In “The Rise,” Philadelphia Inquirer sports columnist Mike Sielski focuses on what happened before any of that, when Kobe was just a kid. Sielski starts at the very beginning, on Kobe’s birthday — Aug. 23, 1978 — and paints a portrait of a kid from a loving family who spent his adolescence in Italy, where his father, Joe, played basketball, before they moved back to suburban Philadelphia in part so the family could nurture the basketball prodigy.
“He was a kid obsessed,” writes Sielski, as he chronicles the single-minded drive of the young Kobe, who if he wasn’t practicing his crossover or competing in weekend AAU tournaments, was watching VHS recordings of NBA stars Magic Johnson and Michael Jordan, studying their moves with absolute conviction that someday he would be performing on the exact same stage. Sielski drew from a series of interviews recorded with Kobe in the mid-’90s by one of his high school assistant coaches at Lower Merion High School, a tony suburb on Philadelphia’s Main Line.
Stories gleaned from those interviews are complemented by interviews with more than 100 other people in Kobe’s life at the time. The result is a compelling origin story of a time that really wasn’t so long ago, but through the lens of tragedy, feels like forever.

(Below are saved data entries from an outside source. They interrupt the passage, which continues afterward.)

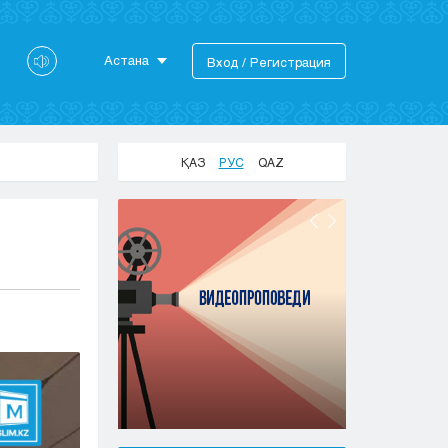
Астана
Вход / Регистрация
Астана
Алматы
Актау
ҚАЗ
РУС
QAZ
Актобе
Атырау
Жезказган
Караганда
Кокшетау
Костанай
Кызылорда
Павлодар
Петропавловск
Семей
Талдыкорган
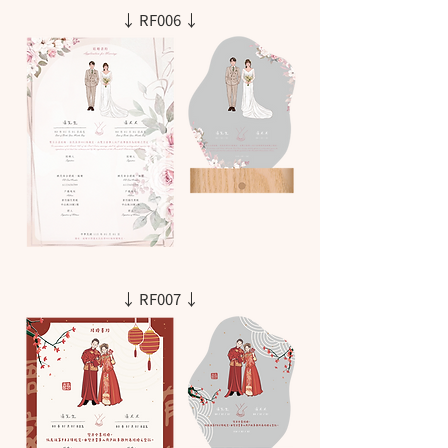
↓ RF006 ↓
↓ RF007 ↓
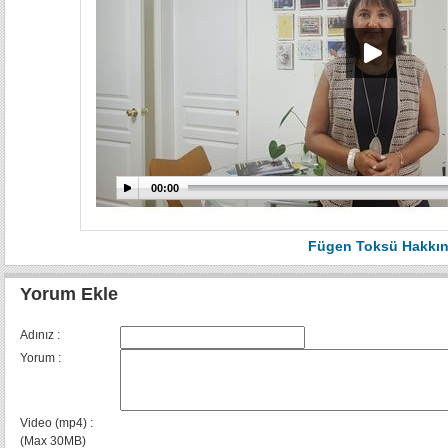
00:00
Fügen Toksü Hakkı
Yorum Ekle
Adınız :
Yorum :
Video (mp4) :
(Max 30MB)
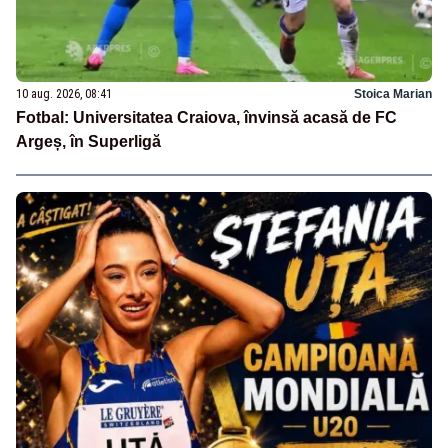
10 aug. 2026, 08:41
Stoica Marian
Fotbal: Universitatea Craiova, învinsă acasă de FC
Argeș, în Superligă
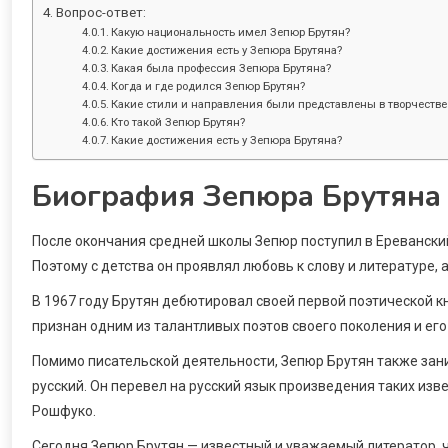
Вопрос-ответ:
Какую национальность имел Зепюр Брутян?
Какие достижения есть у Зепюра Брутяна?
Какая была профессия Зепюра Брутяна?
Когда и где родился Зепюр Брутян?
Какие стили и направления были представлены в творчестве
Кто такой Зепюр Брутян?
Какие достижения есть у Зепюра Брутяна?
Биография Зепюра Брутяна
После окончания средней школы Зепюр поступил в Ереванский
Поэтому с детства он проявлял любовь к слову и литературе, а
В 1967 году Брутян дебютировал своей первой поэтической кн
признан одним из талантливых поэтов своего поколения и ег
Помимо писательской деятельности, Зепюр Брутян также зан
русский. Он перевел на русский язык произведения таких изве
Рошфуко.
Сегодня Зепюр Брутян — известный и уважаемый литератор, 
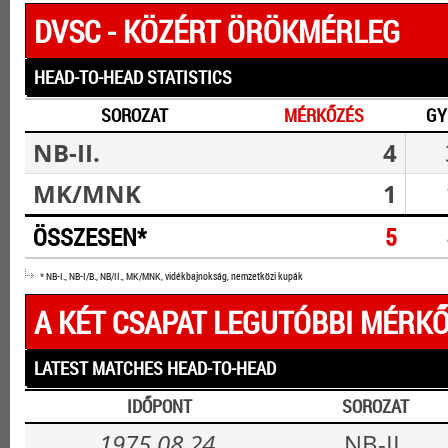
DVSC - KÖZÉRT ÖRÖKMÉRLEG
HEAD-TO-HEAD STATISTICS
SOROZAT
MÉRKŐZÉS
GY
NB-II.
4
MK/MNK
1
ÖSSZESEN*
5
* NB-I., NB-I/B., NB/II., MK/MNK, vidékbajnokság, nemzetközi kupák
A KÉT CSAPAT LEGUTÓBBI MÉRKŐ
LATEST MATCHES HEAD-TO-HEAD
IDŐPONT
SOROZAT
1975.08.24.
NB-II.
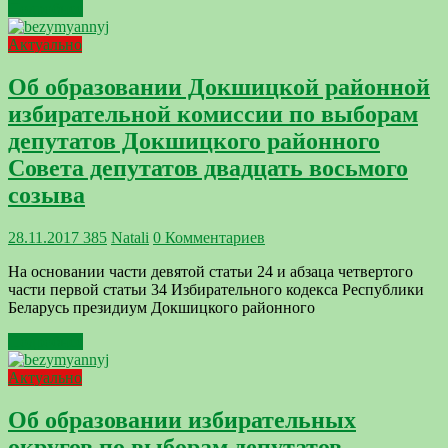
Подробнее
Актуально
Об образовании Докшицкой районной
избирательной комиссии по выборам
депутатов Докшицкого районного
Совета депутатов двадцать восьмого
созыва
28.11.2017
385
Natali
0 Комментариев
На основании части девятой статьи 24 и абзаца четвертого
части первой статьи 34 Избирательного кодекса Республики
Беларусь президиум Докшицкого районного
Подробнее
Актуально
Об образовании избирательных
округов по выборам депутатов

Kobe-ologists will devour this book, reveling in the anecdotes about his intensity and the engaging game recaps as he leads Lower Merion to a Pennsylvania state championship in 1996. But while Kobe is undoubtedly the star, the book also focuses on the impact Kobe’s rise had on everyone around him. We hear a lot from his coach, Gregg Downer, from a slew of high school classmates and competitors, even from his teachers. The internet was just getting started in the mid-’90s, so Kobe was one of the last of the high school hoop phenoms not to have his every utterance and accomplishment recorded by social media. Some of the book’s best moments are when Sielski describes something he’s watching on tape, like this end of the state semifinal in 1996, Kobe’s penultimate high school game: “Kobe caught up to the ball just inside the foul line and didn’t take another dribble, and when he leaped, the baggy white T-shirt he wore under his tank top billowed like a sky diver’s flight suit.”

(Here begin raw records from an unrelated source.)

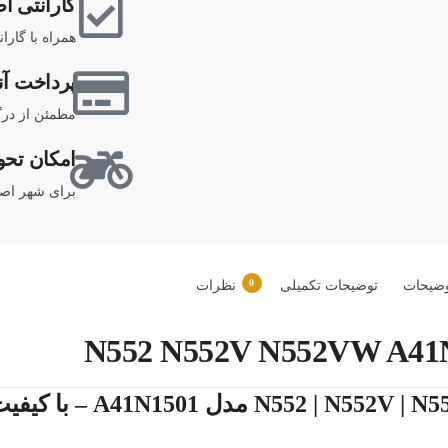
گارانتی اص
همراه با گارا
پرداخت آن
مطمئن از درگ
امکان تحو
برای شهر اصف
0
ضیحات
توضیحات تکمیلی
نظرات
🔋 خرید باتری لپ تاپ ایسوس 52V | N552VW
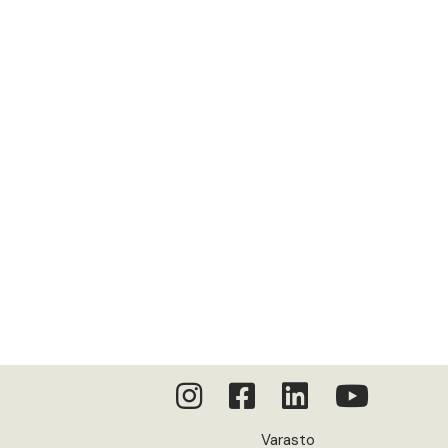
Varasto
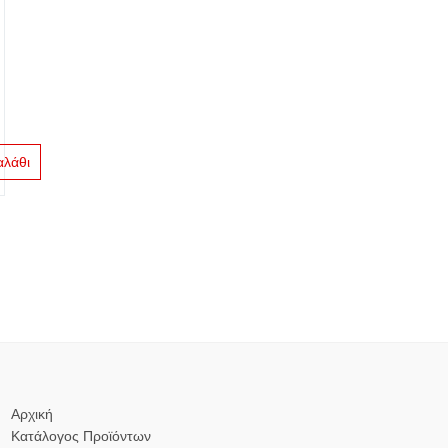
αλάθι
Αρχική
Κατάλογος Προϊόντων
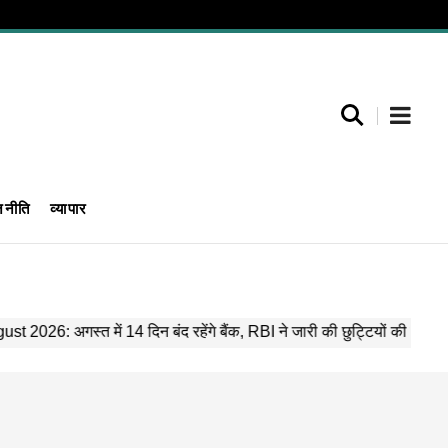
जनीति
व्यापार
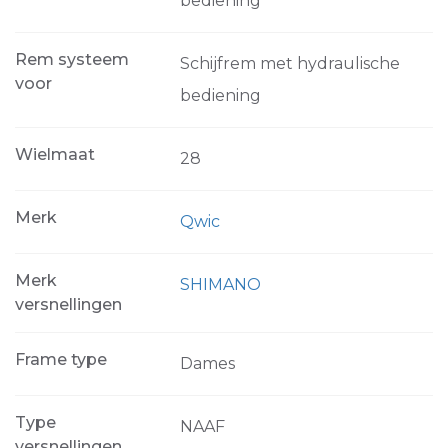
bediening
Rem systeem
Schijfrem met hydraulische
voor
bediening
Wielmaat
28
Merk
Qwic
Merk
SHIMANO
versnellingen
Frame type
Dames
Type
NAAF
versnellingen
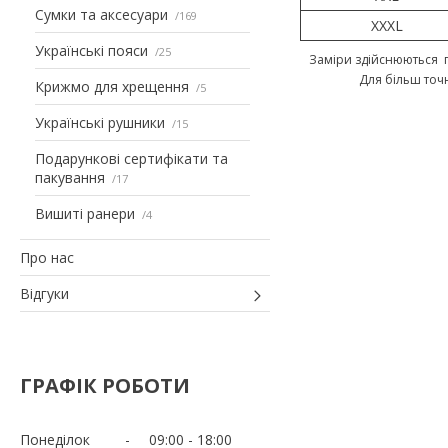
Сумки та аксесуари
169
XXXL
Українські пояси
25
Заміри здійснюються п
Для більш точ
Крижмо для хрещення
5
Українські рушники
15
Подарункові сертифікати та
пакування
17
Вишиті ранери
4
Про нас
Відгуки
ГРАФІК РОБОТИ
Понеділок
09:00
18:00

The book bogs down a bit when the focus turns away from Kobe’s exploits on the court. There’s too much about LaSalle’s employment of Joe in hopes that he’ll recruit his son to play for his alma mater. Readers will also gloss over the scenes with Sonny Vaccaro, the sports marketing executive who was consumed with landing Kobe as an Adidas client to get back at his former employer, Nike. In the end, they’re just moons in orbit around Kobe, proof that his gravitational pull was extraordinary, but not nearly as interesting as the phenom himself.

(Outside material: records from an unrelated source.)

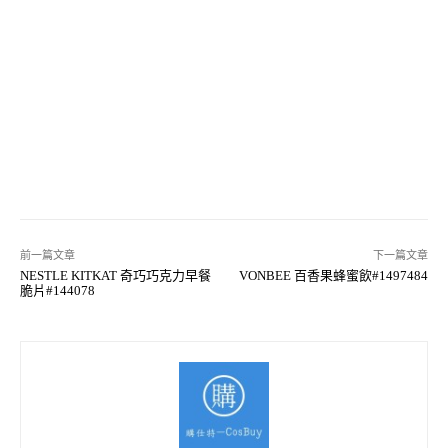
前一篇文章
下一篇文章
NESTLE KITKAT 奇巧巧克力早餐
VONBEE 百香果蜂蜜飲#1497484
脆片#144078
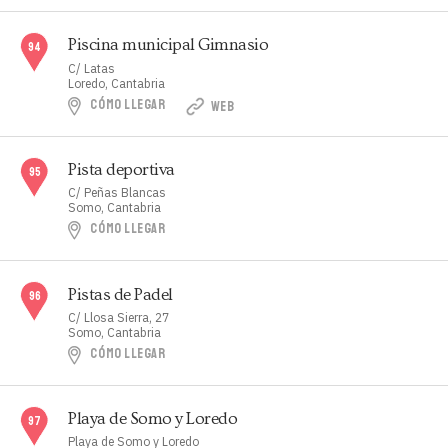
Piscina municipal Gimnasio
C/ Latas
Loredo, Cantabria
CÓMO LLEGAR
WEB
Pista deportiva
C/ Peñas Blancas
Somo, Cantabria
CÓMO LLEGAR
Pistas de Padel
C/ Llosa Sierra, 27
Somo, Cantabria
CÓMO LLEGAR
Playa de Somo y Loredo
Playa de Somo y Loredo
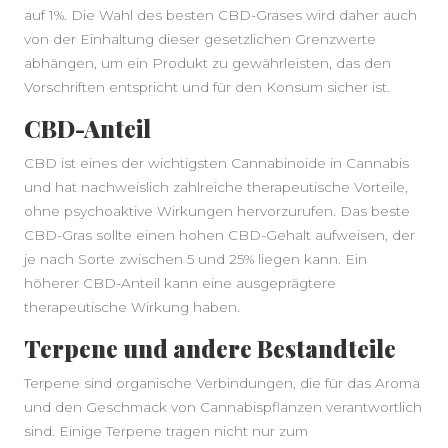
auf 1%. Die Wahl des besten CBD-Grases wird daher auch
von der Einhaltung dieser gesetzlichen Grenzwerte
abhängen, um ein Produkt zu gewährleisten, das den
Vorschriften entspricht und für den Konsum sicher ist.
CBD-Anteil
CBD ist eines der wichtigsten Cannabinoide in Cannabis
und hat nachweislich zahlreiche therapeutische Vorteile,
ohne psychoaktive Wirkungen hervorzurufen. Das beste
CBD-Gras sollte einen hohen CBD-Gehalt aufweisen, der
je nach Sorte zwischen 5 und 25% liegen kann. Ein
höherer CBD-Anteil kann eine ausgeprägtere
therapeutische Wirkung haben.
Terpene und andere Bestandteile
Terpene sind organische Verbindungen, die für das Aroma
und den Geschmack von Cannabispflanzen verantwortlich
sind. Einige Terpene tragen nicht nur zum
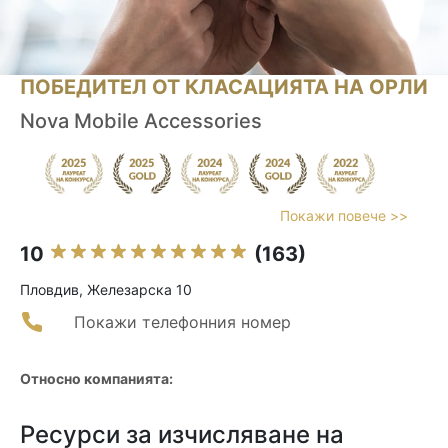
ПОБЕДИТЕЛ ОТ КЛАСАЦИЯТА НА ОРЛИ
Nova Mobile Accessories
Покажи повече >>
10
(163)
Пловдив, Железарска 10
Покажи телефонния номер
Относно компанията:
Ресурси за изчисляване на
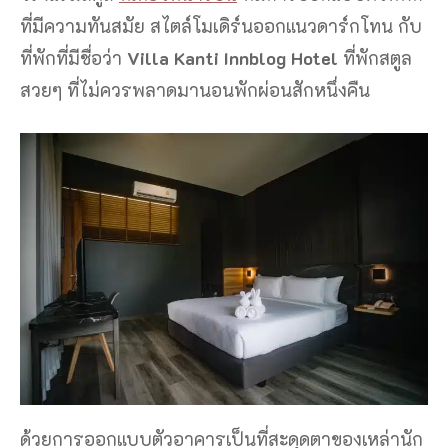
ที่มีความทันสมัย สไตล์โมเดิร์นออกแนวดาร์กโทน กับ
ที่พักที่มีชื่อว่า
Villa Kanti Innblog Hotel
ที่พักสตูล
สวยๆ ที่ไม่ควรพลาดมานอนพักผ่อนสักหนึ่งคืน
ด้วยการออกแบบตัวอาคารเป็นที่สะดุดตาของเหล่านัก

“The Rise” ends in the summer of 1997, after Kobe’s first NBA season concludes with a loss to the Utah Jazz in the Western Conference Semifinals. Our hero is still just 19, with all his professional accomplishments yet to come. But all that we’ve read to this point leaves him no doubt about how to move forward. After missing the potential game-winner at the end of regulation, he calls his agent’s assistant from the plane on his way home. His request? “Have Palisades gym open for me. I want to go shoot.”